Analytical database

Warning

This feature is currently in beta and is subject to change. If you would like to test it, please contact us at ask@celus.net.

For users who want to analyze the data stored in CELUS themselves, CELUS offers an export into a dedicated analytical database.

The export is updated weekly and contains all usage data from CELUS. Other data, such as information about harvesting success, configured credentials, etc. is not included.

Technology

The analytical database is built on top of ClickHouse - a powerful column-oriented analytical database. This database is run and maintained by CELUS on its own infrastructure.

Clickhouse is compatible with Microsoft Power BI, Apache Superset, Metabase and many other analytical tools.

Database structure

Each report from your CELUS instance is stored in a separate table in the database. For example, if you are harvesting TR, DR and PR reports, you will have three tables in the database with the names TR, DR and PR. COUNTER 5.1 reports have their own tables with the 51 suffix, e.g. TR51. Non-COUNTER reports are exported as well.

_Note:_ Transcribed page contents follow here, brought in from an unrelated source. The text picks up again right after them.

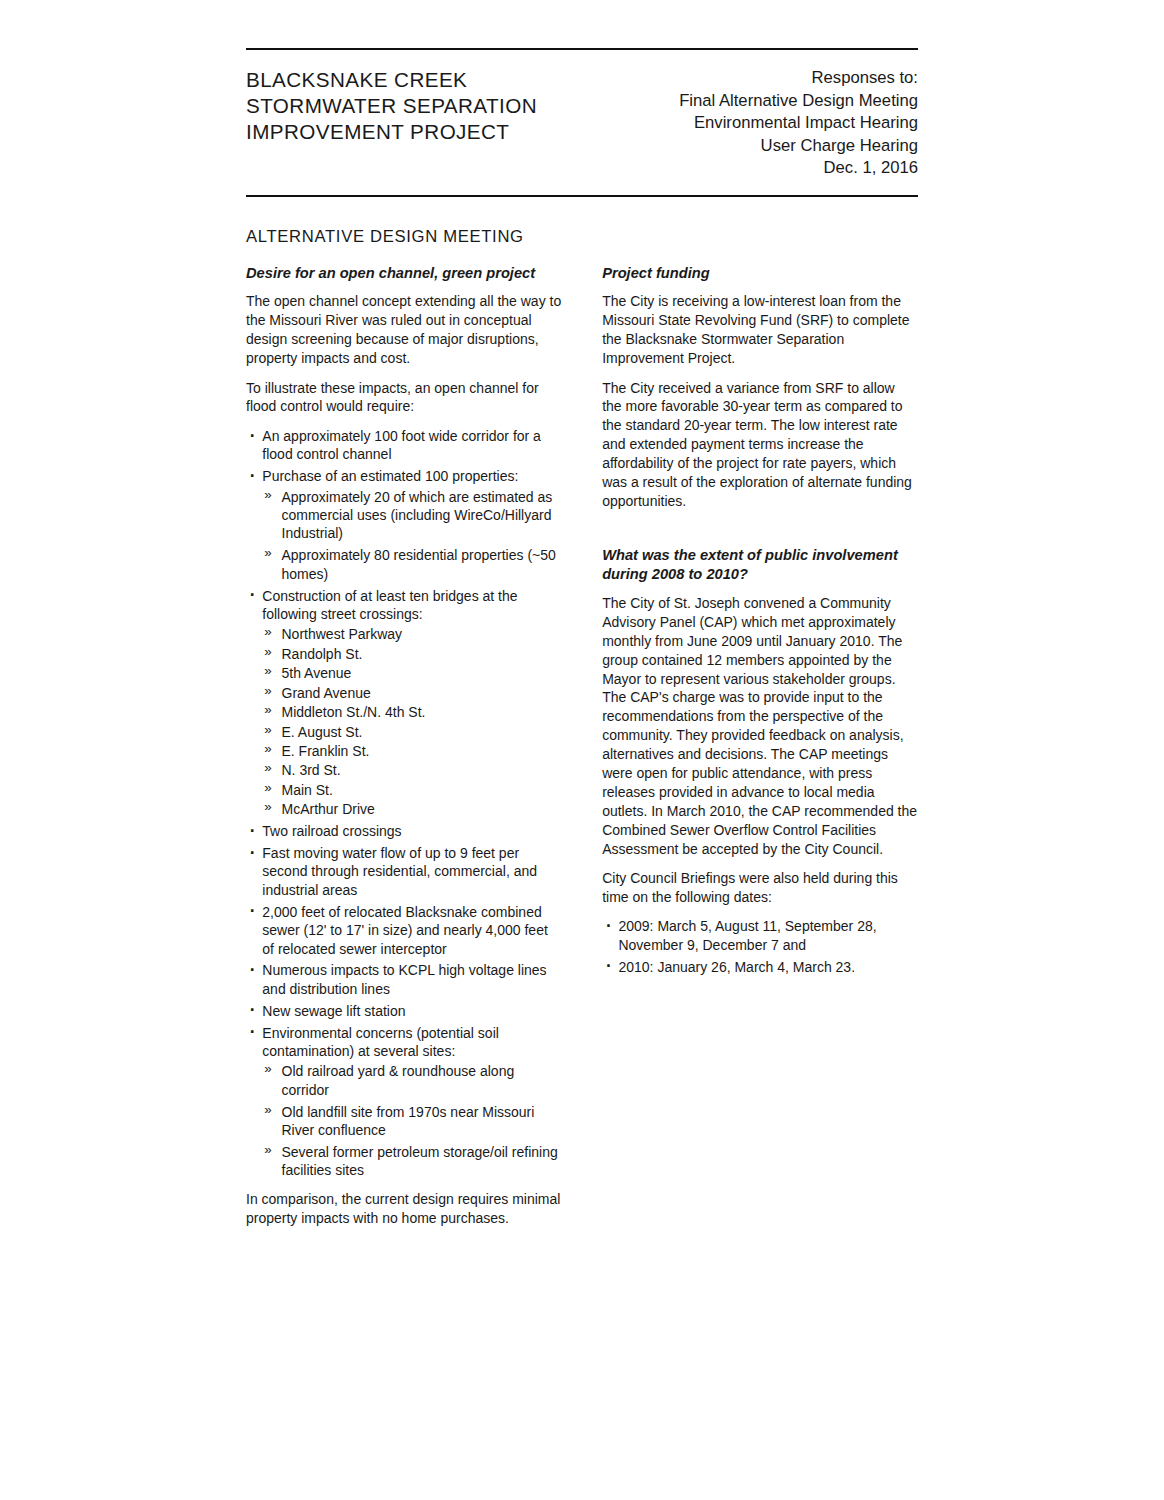Blacksnake Creek Stormwater Separation Improvement Project
Responses to:
Final Alternative Design Meeting
Environmental Impact Hearing
User Charge Hearing
Dec. 1, 2016
Alternative Design Meeting
Desire for an open channel, green project
The open channel concept extending all the way to the Missouri River was ruled out in conceptual design screening because of major disruptions, property impacts and cost.
To illustrate these impacts, an open channel for flood control would require:
An approximately 100 foot wide corridor for a flood control channel
Purchase of an estimated 100 properties:
Approximately 20 of which are estimated as commercial uses (including WireCo/Hillyard Industrial)
Approximately 80 residential properties (~50 homes)
Construction of at least ten bridges at the following street crossings:
Northwest Parkway
Randolph St.
5th Avenue
Grand Avenue
Middleton St./N. 4th St.
E. August St.
E. Franklin St.
N. 3rd St.
Main St.
McArthur Drive
Two railroad crossings
Fast moving water flow of up to 9 feet per second through residential, commercial, and industrial areas
2,000 feet of relocated Blacksnake combined sewer (12' to 17' in size) and nearly 4,000 feet of relocated sewer interceptor
Numerous impacts to KCPL high voltage lines and distribution lines
New sewage lift station
Environmental concerns (potential soil contamination) at several sites:
Old railroad yard & roundhouse along corridor
Old landfill site from 1970s near Missouri River confluence
Several former petroleum storage/oil refining facilities sites
In comparison, the current design requires minimal property impacts with no home purchases.
Project funding
The City is receiving a low-interest loan from the Missouri State Revolving Fund (SRF) to complete the Blacksnake Stormwater Separation Improvement Project.
The City received a variance from SRF to allow the more favorable 30-year term as compared to the standard 20-year term. The low interest rate and extended payment terms increase the affordability of the project for rate payers, which was a result of the exploration of alternate funding opportunities.
What was the extent of public involvement during 2008 to 2010?
The City of St. Joseph convened a Community Advisory Panel (CAP) which met approximately monthly from June 2009 until January 2010. The group contained 12 members appointed by the Mayor to represent various stakeholder groups. The CAP's charge was to provide input to the recommendations from the perspective of the community. They provided feedback on analysis, alternatives and decisions. The CAP meetings were open for public attendance, with press releases provided in advance to local media outlets. In March 2010, the CAP recommended the Combined Sewer Overflow Control Facilities Assessment be accepted by the City Council.
City Council Briefings were also held during this time on the following dates:
2009: March 5, August 11, September 28, November 9, December 7 and
2010: January 26, March 4, March 23.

Each table has the same basic structure, with some report-specific columns. The common columns are (please note the double underscore in some of the column names):

  • organization_id (integer) - internal CELUS id of the organization that the report belongs to

  • organization__name (string) - the name of the organization that the report belongs to

  • platform_id (integer) - internal CELUS id of the platform that the report belongs to

  • platform__name (string) - the name of the platform that the report belongs to

  • date (date) - the date of the usage

  • metric_id (integer) - internal CELUS id of the metric that the report belongs to

  • metric__short_name (string) - the short name of the metric, for COUNTER matches the COUNTER metric name

  • title_id (integer) - internal CELUS id of the title that the report belongs to

  • title__name (string) - the name of the title

  • title__pub_type (string) - the publication type of the title

  • title__isbn (string) - the ISBN of the title

  • title__issn (string) - the ISSN of the title

  • title__eissn (string) - the e-ISSN of the title

  • title__doi (string) - the DOI of the title

  • import_batch_id (integer) - internal CELUS id of the import batch - this groups together data from one

    import (harvest, manual upload, etc.). One import batch always covers one month. This column is intended mainly for internal use.

  • value (integer) - the value of the metric - the usage count

The extra columns/dimensions correspond to the COUNTER specification of that report. For example, COUNTER 5.1 TR report (stored in TR51 table) has the following extra columns:

  • data_type (string) - the data type of the title

  • access_method (string) - the access method of the title

  • platform_in_counter_data (string) - whether the platform is in the COUNTER data

  • access_type (string) - the access type of the title

  • publisher (string) - the publisher of the title

  • yop (string) - the year of publication of the title